Les femmes qui luttent depuis plusieurs décennies pour aboutir à l’égalité entre les sexes, auront-elles finalement gain de cause grâce au numérique? Entre incertitude et optimisme, des féministes tentent de répondre.

Selon les données disponibles, 30 % de femmes environ sont actives dans le monde du numérique. Ce pourcentage monte à 46,8 % dans tous secteurs d’activité confondus. Dans ce milieu, comme dans beaucoup d’autres secteurs de la société, l’égalité-homme femme n’est toujours pas une réalité malgré les nombreux mouvements de masse qui s’intensifient de jour en jour grâce aux nouvelles technologies. Dans cet ordre d’idée, l’ONU-Femme vient de dévoiler les données du rapport Gros plan sur l’égalité des sexes 2022 d’ONU-Femmes qui indiquent qu´ : « À l’échelle mondiale, les femmes n’occupent que 2 emplois sur 10 dans les sciences, l’ingénierie, les technologies de l’information et de la communication (TIC). Dans les 20 plus grandes entreprises technologiques mondiales, les femmes représentent 33 pour cent de la main-d’œuvre en 2022, mais occupent seulement un poste de direction sur quatre ».
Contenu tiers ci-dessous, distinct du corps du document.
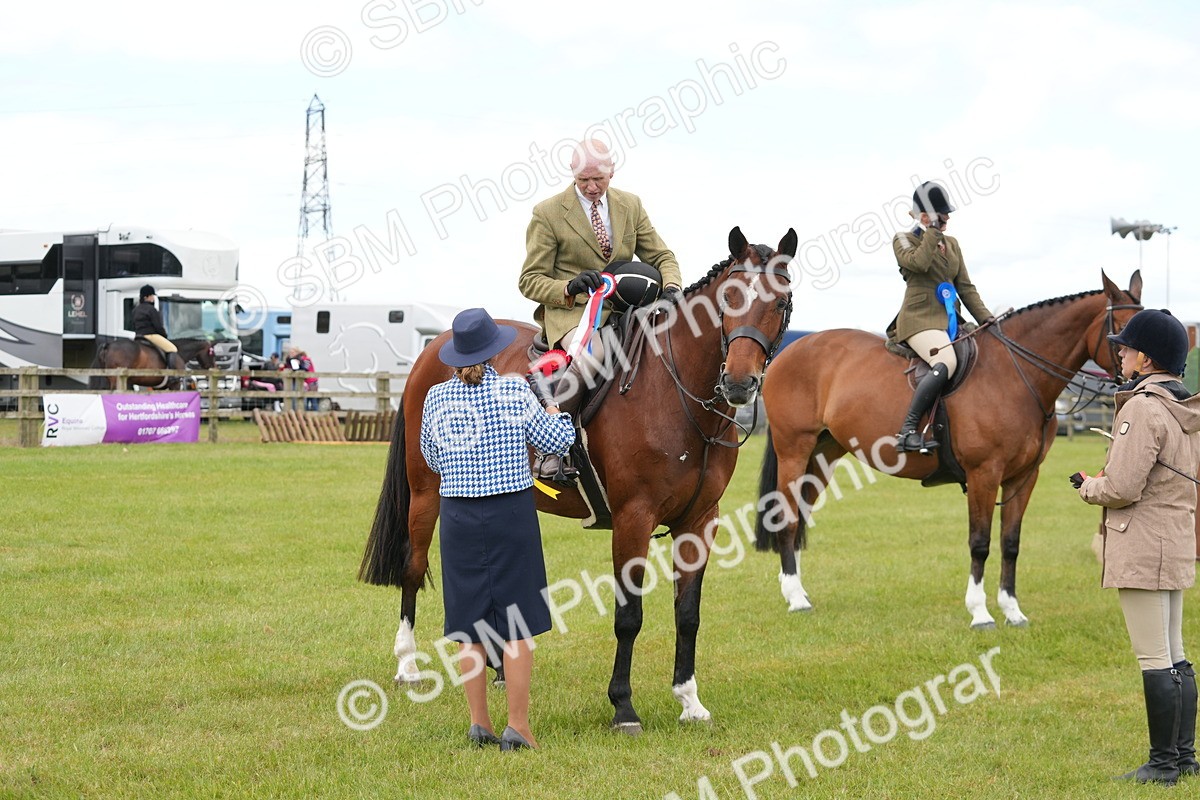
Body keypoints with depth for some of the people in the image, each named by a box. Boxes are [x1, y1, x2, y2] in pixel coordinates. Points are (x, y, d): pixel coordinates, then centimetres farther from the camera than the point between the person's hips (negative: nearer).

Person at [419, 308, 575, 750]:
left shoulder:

Cet écart important entre les sexes dans le secteur numérique a des incidences sur l’économie de plusieurs pays, notamment ceux en voie de développement. Les données du rapport Gros plan sur l’égalité des sexes 2022 d’ONU Femmes indiquent que : « l’exclusion des femmes du monde numérique a réduit de 1 000 milliards de dollars US le produit intérieur brut des pays à revenu faible et intermédiaire au cours de la dernière décennie. Sans action, cette perte atteindra 1500 milliards de dollars US d’ici à 2025 ». Des chiffres alarmants qui prouvent que la route vers l’égalité complète sera longue. Consciente du problème, l’ONU-Femmes décide de mettre l’accent sur le numérique dans le cadre de la commémoration de la Journée mondiale de la lutte des femmes pour l’année 2023. Cette journée sera célébrée autour du thème « Pour un monde digital inclusif : innovation et technologies pour l’égalité des sexes ».
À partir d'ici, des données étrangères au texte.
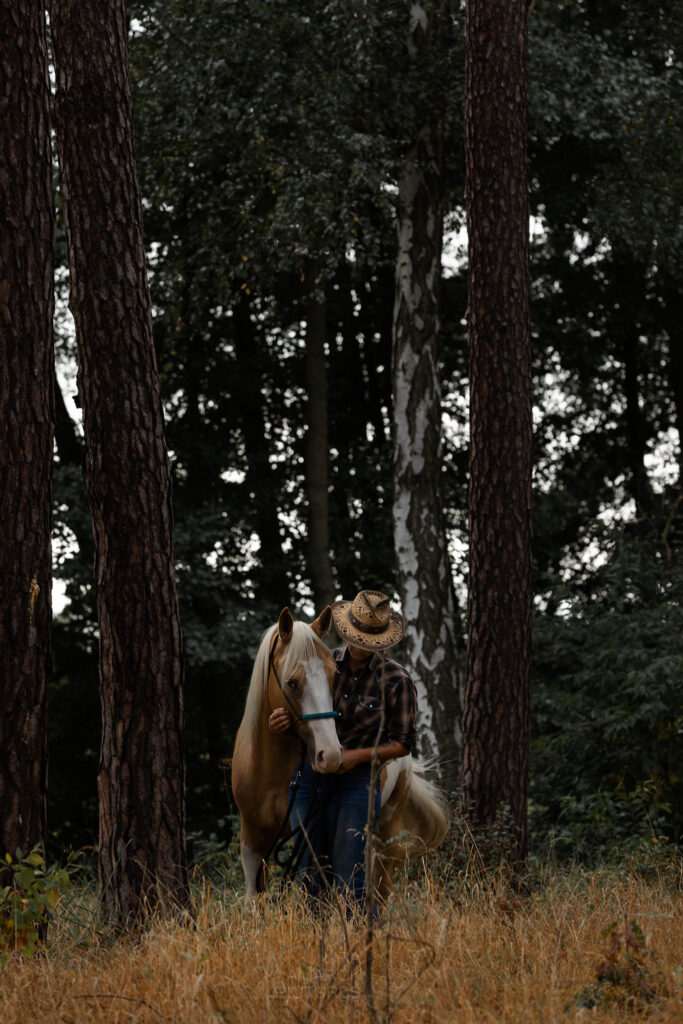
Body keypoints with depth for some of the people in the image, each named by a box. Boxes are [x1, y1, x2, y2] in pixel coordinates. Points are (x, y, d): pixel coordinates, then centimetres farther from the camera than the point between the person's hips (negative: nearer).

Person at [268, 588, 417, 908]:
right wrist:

« Ce mouvement lancé par l’ONU Femmes est nécessaire en vue non seulement d’accroitre la présence des femmes dans ce domaine porteur, mais aussi de les offrir de meilleures opportunités. Car, l’utilisation ou non de la technologie peut aggraver ou atténuer les inégalités de genre », confie Ketleine Charles, militante et professeure d’université en Haïti.
Pour la militante féministe et entrepreneure Daniella Jacques : « la technologie a le potentiel d’aider à atteindre l’égalité des sexes et à autonomiser les femmes et les filles dans le monde entier, mais il est important de reconnaître que la technologie à elle seule n’est pas une panacée. Il est également important de s’attaquer aux facteurs sociaux, culturels et économiques sous-jacents qui contribuent à l’inégalité entre les sexes et de veiller à ce que la technologie soit utilisée de manière inclusive et équitable ».
Dans un autre fil d’idée, la militante féministe Sabine Lamour, également professeur d’université, sans équivoque, rejette cette affirmation de l’ONU Femmes. Selon elle, c’est une illusion de penser qu’un outil peut à lui seul résoudre tous les problèmes de l’égalité entre les sexes. Elle reconnait que le numérique est important pour l’avenir du mouvement, mais elle pense que si nous voulons de meilleurs chiffres, nous devons éduquer différemment les hommes et les femmes afin d’avoir des citoyens plus engagés et responsables. Elle préconise aussi que l’égalité soit prise en compte dans tous les domaines, pas seulement dans le secteur du numérique. « L’égalité est une nécessité », soutient-elle.